Die Onkopedia-Leitlinie sieht gemäß der aktuellen Studien- und Zulassungs-lage für unfitte AML-Patient:innen in der ersten Linie die Kombination Azacitidin (AZA) und Venetoclax (VEN; Venclyxto®) vor. Platzbecker bezeichnete die VIALE-A-Studie als Meilenstein in der Versorgung von älteren/unfitten AML-Erkrankten, die für eine intensive Erstlinien-Chemotherapie nicht geeignet sind. Hierin war die Kombination VEN+AZA der alleinigen AZA-Gabe in allen Belangen signifikant überlegen: Das mediane Gesamtüberleben (mOS) betrug unter Kombination 14,7 versus 9,6 Monate (p < 0,001). Eine komplette Remission (CR) wurde bei 36,7 % gegenüber 17,9 % unter alleinigem AZA dokumentiert; bei CR plus CR mit unvollständiger hämatologischer Regeneration (CR/CRi) lauteten die Ergebnisse entsprechend 66,4 % versus 28,3 % (beide p < 0,001) [1].
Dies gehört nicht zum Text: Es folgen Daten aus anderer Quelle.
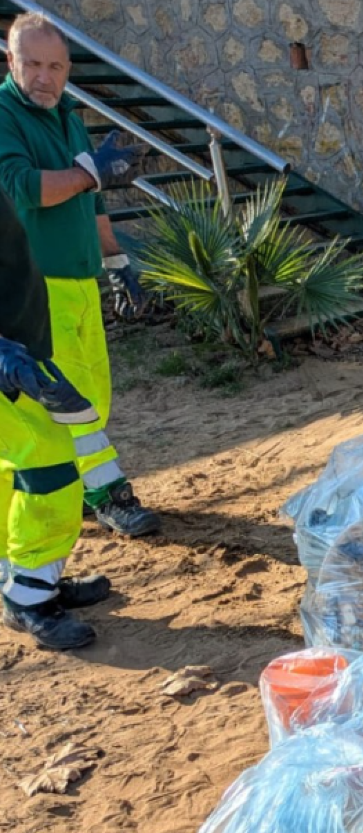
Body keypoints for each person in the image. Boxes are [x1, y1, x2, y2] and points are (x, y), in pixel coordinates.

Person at [0, 12, 161, 538]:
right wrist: (92, 171)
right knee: (70, 402)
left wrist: (116, 261)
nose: (43, 78)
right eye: (32, 64)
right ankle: (107, 495)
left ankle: (79, 489)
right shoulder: (3, 114)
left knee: (94, 391)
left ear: (69, 69)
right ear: (10, 60)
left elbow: (91, 200)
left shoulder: (68, 115)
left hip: (79, 281)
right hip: (33, 290)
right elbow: (22, 189)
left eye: (55, 67)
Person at [1, 183, 112, 650]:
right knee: (49, 470)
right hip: (9, 358)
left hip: (20, 342)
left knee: (10, 469)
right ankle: (30, 595)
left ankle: (19, 577)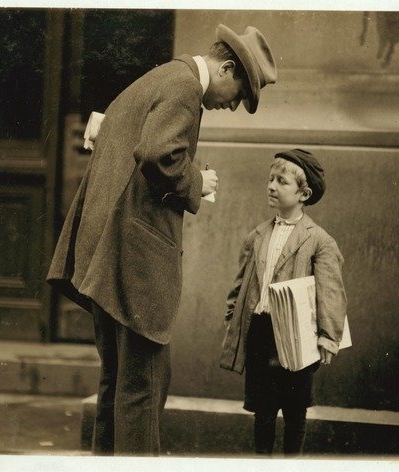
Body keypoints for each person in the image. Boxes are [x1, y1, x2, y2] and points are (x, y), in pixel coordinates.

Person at [46, 24, 276, 456]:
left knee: (117, 384)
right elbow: (157, 153)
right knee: (143, 391)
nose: (233, 106)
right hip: (134, 265)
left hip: (103, 257)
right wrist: (196, 182)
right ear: (227, 68)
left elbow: (121, 141)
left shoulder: (161, 77)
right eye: (240, 94)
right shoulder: (185, 88)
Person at [220, 149, 347, 456]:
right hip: (261, 332)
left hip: (296, 336)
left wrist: (328, 337)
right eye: (270, 179)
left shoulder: (318, 240)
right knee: (263, 411)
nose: (272, 186)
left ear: (304, 193)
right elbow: (241, 284)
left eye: (281, 181)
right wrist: (233, 318)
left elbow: (330, 292)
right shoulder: (257, 235)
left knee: (295, 410)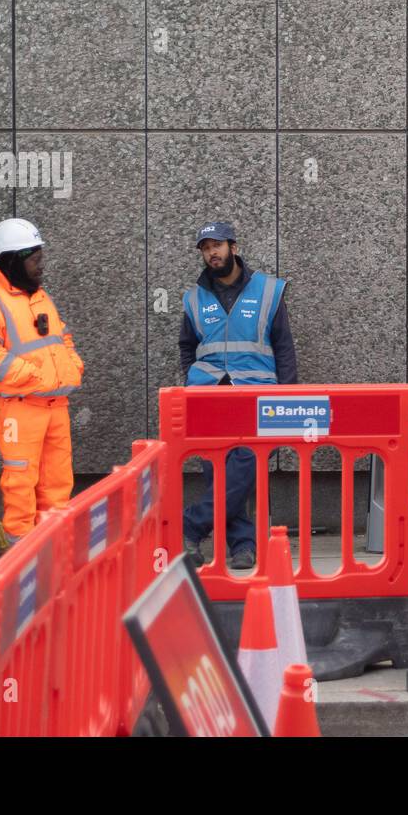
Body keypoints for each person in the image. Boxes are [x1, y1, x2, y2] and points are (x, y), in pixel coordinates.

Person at [179, 221, 297, 570]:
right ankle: (243, 545)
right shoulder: (194, 298)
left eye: (217, 245)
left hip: (257, 394)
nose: (211, 253)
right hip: (208, 395)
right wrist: (191, 380)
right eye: (205, 248)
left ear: (234, 246)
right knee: (217, 472)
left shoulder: (267, 291)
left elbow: (285, 348)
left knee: (246, 463)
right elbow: (187, 347)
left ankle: (192, 525)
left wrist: (287, 398)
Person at [0, 218, 83, 547]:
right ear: (12, 260)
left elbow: (63, 340)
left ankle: (54, 551)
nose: (40, 266)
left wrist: (73, 367)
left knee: (58, 484)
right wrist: (35, 376)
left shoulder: (40, 296)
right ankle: (21, 558)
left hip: (55, 407)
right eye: (34, 259)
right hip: (20, 410)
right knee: (21, 485)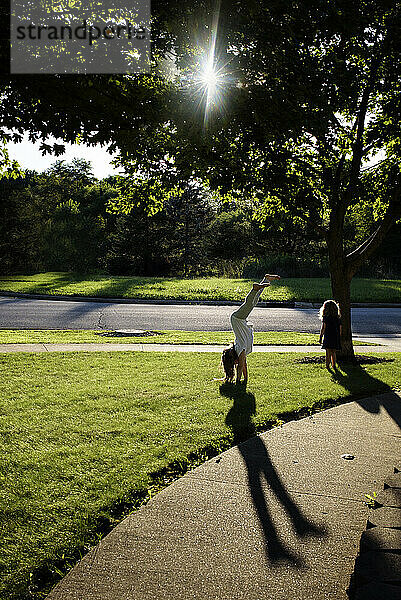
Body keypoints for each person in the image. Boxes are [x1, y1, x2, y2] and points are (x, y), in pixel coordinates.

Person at [221, 274, 281, 385]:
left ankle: (255, 289)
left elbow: (240, 367)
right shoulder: (240, 350)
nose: (236, 364)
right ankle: (266, 279)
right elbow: (244, 366)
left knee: (249, 304)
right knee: (253, 303)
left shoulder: (240, 350)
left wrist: (238, 381)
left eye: (233, 364)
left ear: (234, 360)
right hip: (238, 320)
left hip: (237, 319)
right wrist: (246, 379)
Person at [319, 300, 342, 369]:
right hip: (335, 336)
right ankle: (334, 365)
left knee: (328, 352)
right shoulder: (338, 318)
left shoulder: (326, 318)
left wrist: (320, 337)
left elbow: (323, 328)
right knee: (333, 352)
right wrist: (339, 336)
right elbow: (340, 328)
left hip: (328, 336)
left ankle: (327, 365)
Mehrere Zyklen VEN+AZA steigern Remissionsrate
„Aber die klare Überlegenheit von VEN+AZA hat auch eine Kehrseite“, erklärte der Hämatologe. Die Neutropenie – auch als febrile Form – sei eine häufige Nebenwirkung. „Dies ist keine unüberwindbare Schwierigkeit, aber Behand-ler:innen und Patient:innen müssen damit rechnen.“ Gemäß Zulassung/Fachinformation wird zunächst AZA über 7 Tage gegeben und VEN über 28 Tage (1 Zyklus). Danach erfolgen ein Blutbild und eine Knochenmark(KM)-Punktion. Bei KM-Blasten < 5 % und einer Neutrophilenzahl > 500/µl sollte die Therapie ebenso wie bei einer residuellen AML fortgesetzt werden, andernfalls nicht. Dazwischen befinde sich eine Grauzone, formulierte der Hämatologe, bei der zwar eine Blasten-Clearance im KM vorhanden ist, aber gleichzeitig eine schwere Neutropenie (Grad 4; ANC < 500/µl; Dauer ≥ 7d) vorliegt. In dem Fall wird der nachfolgende Behandlungszyklus zunächst verzögert, bis die Neutropenie wieder als Grad 1/2 eingestuft wird. „Wir verabreichen oftmals G-CSF*“, berichtete Platzbecker. Damit sei eine gute Wirkung bei hämatologischen Toxizitäten möglich.
Eine Weiterführung der Behandlung, flankiert durch ein gutes Therapiemanagement, sei relevant, da der Anteil der Patient:innen, die eine Remission er-reichen (CR/CRi), mit der Zahl der VEN+AZA-Zyklen wächst. Nach dem ersten Zyklus sind es 40 %, nach dem dritten Zyklus 50 %, am Ende des vierten Zyklus 61 % und nach dem siebten Zyklus 65 % [2].